═════ Dati in ingresso

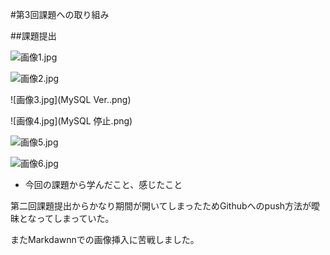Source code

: #第3回課題への取り組み

##課題提出

![画像1.jpg](APサーバーの名前とVer..png)

![画像2.jpg](APサーバー停止.png)

![画像3.jpg](MySQL Ver..png)

![画像4.jpg](MySQL 停止.png)

![画像5.jpg](Webブラウザ　接続確認.png)

![画像6.jpg](サンプルアプリケーションをCloud9で起動.png)

- 今回の課題から学んだこと、感じたこと

第二回課題提出からかなり期間が開いてしまったためGithubへのpush方法が曖昧となってしまっていた。

またMarkdawnnでの画像挿入に苦戦しました。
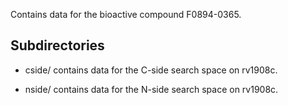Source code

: Contains data for the bioactive compound F0894-0365.

## Subdirectories

- cside/ contains data for the C-side search space on rv1908c.

- nside/ contains data for the N-side search space on rv1908c.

══════════

Riproduca riga per riga, senza alcuna modifica, il testo di tutte le voci qui sopra, tralasciando le immagini.

> Risposta:
Source code

: #第3回課題への取り組み

##課題提出

![画像1.jpg](APサーバーの名前とVer..png)

![画像2.jpg](APサーバー停止.png)

![画像3.jpg](MySQL Ver..png)

![画像4.jpg](MySQL 停止.png)

![画像5.jpg](Webブラウザ　接続確認.png)

![画像6.jpg](サンプルアプリケーションをCloud9で起動.png)

- 今回の課題から学んだこと、感じたこと

第二回課題提出からかなり期間が開いてしまったためGithubへのpush方法が曖昧となってしまっていた。

またMarkdawnnでの画像挿入に苦戦しました。
Source code

: Contains data for the bioactive compound F0894-0365.

## Subdirectories

- cside/ contains data for the C-side search space on rv1908c.

- nside/ contains data for the N-side search space on rv1908c.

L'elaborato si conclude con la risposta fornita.